DOI: 10.1093/9780197852538.003.0099 ISSN:

The Ethics of Industrial Meat

Joey Tuminello

Abstract

The meat industry and the related consumption of meat involve not just dietary patterns but also the social, economic, and ecological systems that make animal flesh a routine commodity. Modern industrial meat production relies on concentrated livestock operations and vertically integrated supply chains, yielding low prices while distributing significant harm to animals, workers, communities, and ecosystems. Philosophical debates about meat turn on competing accounts of animal moral status (welfare, rights, and political approaches), the ethics of killing, and consumers’ responsibilities within structurally constrained food environments.

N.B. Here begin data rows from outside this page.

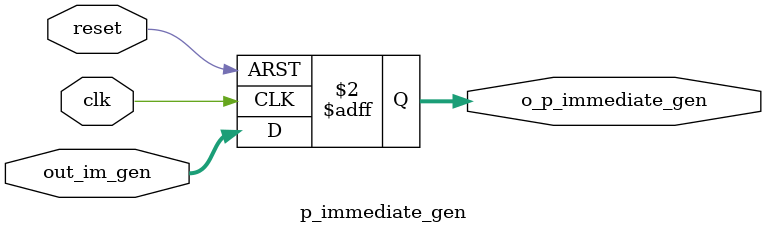
<source format=sv>
module p_immediate_gen(
    input logic clk,
    input logic reset,
    input logic [31:0]out_im_gen,
    output logic [31:0]o_p_immediate_gen
);
always @(posedge clk,posedge reset)begin
    if (reset) o_p_immediate_gen=0;
    else o_p_immediate_gen=out_im_gen;
end    
endmodule
</source>
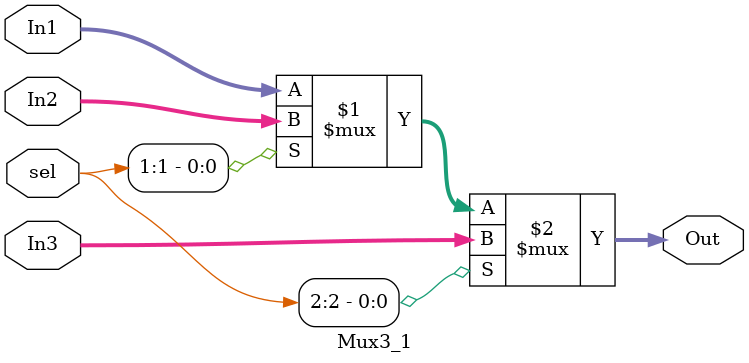
<source format=v>
module Mux3_1(input [31:0]In1,
            input [31:0]In2,
            input [31:0]In3,
            input [2:0]sel,
            output [31:0]Out);
    assign Out = sel[2] ? In3 : (sel[1] ? In2 : In1);
endmodule
</source>
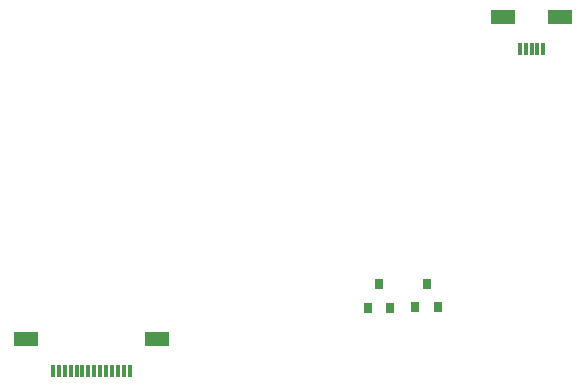
<source format=gbr>
G04 #@! TF.GenerationSoftware,KiCad,Pcbnew,(6.0.7)*
G04 #@! TF.CreationDate,2023-01-29T23:29:40-08:00*
G04 #@! TF.ProjectId,procon_gcc_button_board,70726f63-6f6e-45f6-9763-635f62757474,rev?*
G04 #@! TF.SameCoordinates,Original*
G04 #@! TF.FileFunction,Paste,Bot*
G04 #@! TF.FilePolarity,Positive*
%FSLAX46Y46*%
G04 Gerber Fmt 4.6, Leading zero omitted, Abs format (unit mm)*
G04 Created by KiCad (PCBNEW (6.0.7)) date 2023-01-29 23:29:40*
%MOMM*%
%LPD*%
G01*
G04 APERTURE LIST*
%ADD10R,2.100000X1.300000*%
%ADD11R,0.300000X1.000000*%
%ADD12R,2.000000X1.300000*%
%ADD13R,0.800000X0.900000*%
G04 APERTURE END LIST*
D10*
X128218900Y-48100000D03*
X123418900Y-48100000D03*
D11*
X124818900Y-50800000D03*
X125318900Y-50800000D03*
X125818900Y-50800000D03*
X126318900Y-50800000D03*
X126818900Y-50800000D03*
D12*
X83000000Y-75350000D03*
X94100000Y-75350000D03*
D11*
X85300000Y-78050000D03*
X85800000Y-78050000D03*
X86300000Y-78050000D03*
X86800000Y-78050000D03*
X87300000Y-78050000D03*
X87800000Y-78050000D03*
X88300000Y-78050000D03*
X88800000Y-78050000D03*
X89300000Y-78050000D03*
X89800000Y-78050000D03*
X90300000Y-78050000D03*
X90800000Y-78050000D03*
X91300000Y-78050000D03*
X91800000Y-78050000D03*
D13*
X117894000Y-72654000D03*
X115994000Y-72654000D03*
X116944000Y-70654000D03*
X113834000Y-72704000D03*
X111934000Y-72704000D03*
X112884000Y-70704000D03*
M02*

</source>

Interdisciplinary research further highlights meat’s role in climate change, land use, biodiversity loss, antimicrobial resistance, and chronic disease risk in high-consumption contexts, as well as meat’s cultural significance and its impact on personal identity. Policy controversies over regulation, labeling, and transparency reveal how power shapes what counts as acceptable meat and whose interests are protected. Finally, emerging alternatives (e.g., plant-based and cultivated proteins), as well as food sovereignty and just-transition frameworks, reframe the future of meat as a question of justice: how to reduce harm at scale while supporting livelihoods, nutrition, and democratic control of food systems.